Current LIBOR rates tell you what these crucial banks are thinking about as of right now, while eurodollar futures tell you about what these crucial banks might be thinking down the road. In terms of spreads, those right now are largely the same thing. Today, LIBOR across all tenors suggest the immediate pressure has come down, meaning it is no longer an ongoing crash that central banker kittens can’t stop. The massive illiquidity earthquake, GFC2, has receded somewhat back into the shadows after coming out of them and wrecking everything throughout the first half of March. This doesn’t mean it’s all over, only the first phase or wave. That’s why there are the LIBOR spreads you see below; dealer reticence is still on display if not for tomorrow then for the intermediate term. No doubt the now-proven collateral bottleneck is one key reason why the liquidity crisis has only sunk back beneath the surface, but only just beneath the surface, rather than having dissipated entirely. |
Eurodollar Futures 2020-2021 |
Jay Powell doesn’t figure in here no matter how many hundreds of billions in bank reserves. Even the Treasury Department’s crush of cash management bills doesn’t do much to solve the issue, which is as much about systemic redistribution (which is what dealer banks and securities lending businesses were good at, and central banks wholly unsuited for) as the stock of available usable securities.
What good is an extra quarter trillion in bills if they don’t go anywhere?
The whole system remains on watch for the (inevitable?) next wave. Eurodollar futures are steadily pricing a scenario where for the rest of the year benchmark 3-month LIBOR is likely going to spike again; that’s the elevated eurodollar futures contracts out for the balance of 2019, hedgers looking at a probability spectrum where even if 3-month LIBOR comes down it won’t stay down.
That means we have a situation brewing quite like the middle of 2008. As I described yesterday, officials saw post-Bear Stearns one way, as James Bullard stated in June 2008:
MR. BULLARD. There is, to be sure, still some potential for additional upheaval, depending in part on the managerial agility among key financial firms. However, the U.S. economy is now much better positioned to handle financial market turmoil than it was six months ago.

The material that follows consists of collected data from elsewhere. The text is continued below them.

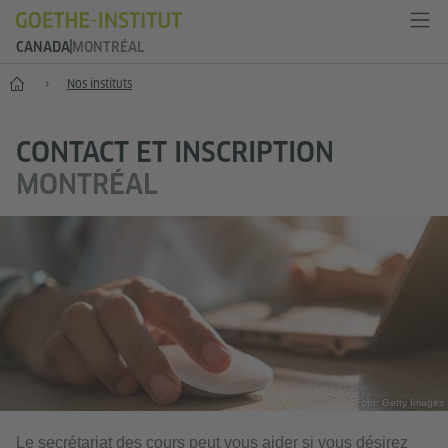
CANADA
MONTRÉAL
Accueil
Nos instituts
CONTACT ET INSCRIPTION
MONTRÉAL
Foto: Getty Images
Le secrétariat des cours peut vous aider si vous désirez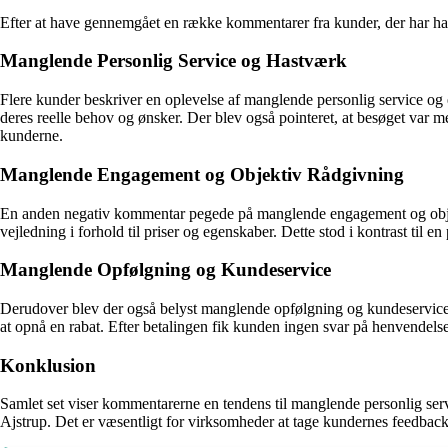
Efter at have gennemgået en række kommentarer fra kunder, der har haft
Manglende Personlig Service og Hastværk
Flere kunder beskriver en oplevelse af manglende personlig service og 
deres reelle behov og ønsker. Der blev også pointeret, at besøget var me
kunderne.
Manglende Engagement og Objektiv Rådgivning
En anden negativ kommentar pegede på manglende engagement og objekti
vejledning i forhold til priser og egenskaber. Dette stod i kontrast til e
Manglende Opfølgning og Kundeservice
Derudover blev der også belyst manglende opfølgning og kundeservice i
at opnå en rabat. Efter betalingen fik kunden ingen svar på henvendelser
Konklusion
Samlet set viser kommentarerne en tendens til manglende personlig s
Ajstrup. Det er væsentligt for virksomheder at tage kundernes feedback t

This is due to the lending facilities now in place and to the environment of low interest rates that has been created. Renewed financial market turmoil, should it occur during the summer or fall, would not now be as worrisome from a systemic risk perspective. emphasis added
That’s just what’s being said in all financial media right now and surely inside the halls of the Federal Reserve, too. Officials reacted (with mostly the same programs!) and that, they believe, has put the financial system in much better shape should it all happen again.

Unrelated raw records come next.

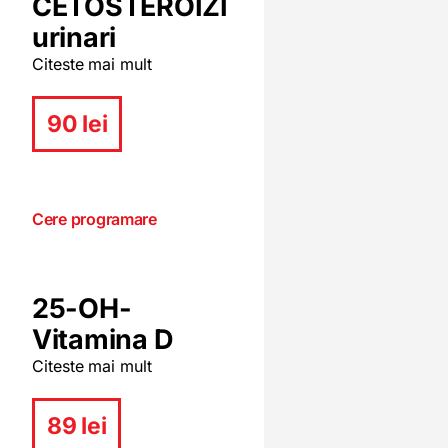
CETOSTEROIZI
urinari
Citeste mai mult
90 lei
Cere programare
25-OH-
Vitamina D
Citeste mai mult
89 lei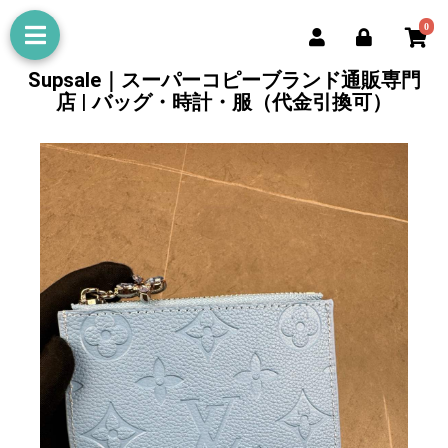
0
Supsale｜スーパーコピーブランド通販専門
店 | バッグ・時計・服（代金引換可）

The market in the middle of 2008 – like the market of today – disagreed (and was quite right to). Not only was it almost certain another bout would happen again, the market also increasingly rejected the idea central bankers had accomplished much of anything in response to the first one.
Fragile, not fortified.
Wouldn’t you know it, same things all over again. Only this time it’s not subprime mortgage collateral.